## YOUR OBJECTIVE
In the records that follow, the lines from the one containing "left wrist: (1457, 200, -8)" to the one containing "right knee: (1418, 460, -11)", inclusive, are to be given again exactly.

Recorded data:
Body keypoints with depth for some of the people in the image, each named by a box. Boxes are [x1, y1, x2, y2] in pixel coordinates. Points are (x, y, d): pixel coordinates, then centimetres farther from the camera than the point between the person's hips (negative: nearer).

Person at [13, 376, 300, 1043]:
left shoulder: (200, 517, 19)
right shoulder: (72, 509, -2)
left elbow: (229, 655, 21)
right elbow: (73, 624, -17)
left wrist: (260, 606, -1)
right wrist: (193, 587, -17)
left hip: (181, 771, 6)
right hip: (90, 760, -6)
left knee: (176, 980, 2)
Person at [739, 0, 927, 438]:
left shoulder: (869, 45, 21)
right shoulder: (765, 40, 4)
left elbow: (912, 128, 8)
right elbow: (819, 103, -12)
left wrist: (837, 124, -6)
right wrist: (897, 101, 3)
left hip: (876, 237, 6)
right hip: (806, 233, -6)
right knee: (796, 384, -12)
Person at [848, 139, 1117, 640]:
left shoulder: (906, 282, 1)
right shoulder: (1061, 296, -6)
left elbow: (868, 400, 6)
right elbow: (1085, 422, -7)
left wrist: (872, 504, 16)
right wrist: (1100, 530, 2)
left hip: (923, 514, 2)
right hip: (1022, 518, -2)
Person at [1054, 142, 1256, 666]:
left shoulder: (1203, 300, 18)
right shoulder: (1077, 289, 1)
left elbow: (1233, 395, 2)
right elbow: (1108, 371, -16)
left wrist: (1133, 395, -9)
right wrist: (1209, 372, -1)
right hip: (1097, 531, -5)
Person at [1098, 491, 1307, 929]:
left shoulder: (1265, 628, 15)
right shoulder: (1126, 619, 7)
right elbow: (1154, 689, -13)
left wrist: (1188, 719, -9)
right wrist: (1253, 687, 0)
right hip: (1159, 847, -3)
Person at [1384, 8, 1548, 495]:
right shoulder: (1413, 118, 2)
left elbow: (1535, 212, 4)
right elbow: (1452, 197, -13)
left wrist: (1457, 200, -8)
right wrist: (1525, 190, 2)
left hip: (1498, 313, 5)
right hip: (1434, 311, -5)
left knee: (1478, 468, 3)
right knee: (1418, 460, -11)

* * *

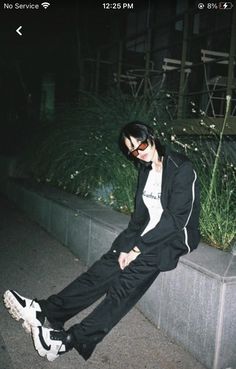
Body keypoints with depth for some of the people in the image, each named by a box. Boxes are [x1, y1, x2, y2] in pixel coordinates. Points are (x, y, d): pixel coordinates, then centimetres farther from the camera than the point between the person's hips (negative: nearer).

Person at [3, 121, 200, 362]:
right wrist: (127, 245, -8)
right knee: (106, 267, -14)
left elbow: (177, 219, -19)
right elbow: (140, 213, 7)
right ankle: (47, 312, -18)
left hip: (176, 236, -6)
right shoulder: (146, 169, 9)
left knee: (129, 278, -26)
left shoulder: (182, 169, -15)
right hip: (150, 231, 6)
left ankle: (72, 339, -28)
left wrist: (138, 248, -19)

--

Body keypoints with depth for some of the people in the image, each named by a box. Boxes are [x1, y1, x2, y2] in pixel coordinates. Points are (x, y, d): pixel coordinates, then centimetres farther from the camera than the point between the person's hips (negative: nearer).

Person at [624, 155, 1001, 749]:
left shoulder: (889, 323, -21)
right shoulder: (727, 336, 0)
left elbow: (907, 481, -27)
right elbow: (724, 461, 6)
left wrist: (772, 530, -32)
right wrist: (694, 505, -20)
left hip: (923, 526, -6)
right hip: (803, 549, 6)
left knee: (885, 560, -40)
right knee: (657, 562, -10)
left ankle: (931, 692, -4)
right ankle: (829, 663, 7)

## SOLVED EXERCISE
left wrist: (1457, 200, -8)
right wrist: (1525, 190, 2)
left hip: (1498, 313, 5)
right hip: (1434, 311, -5)
left knee: (1478, 468, 3)
right knee: (1418, 460, -11)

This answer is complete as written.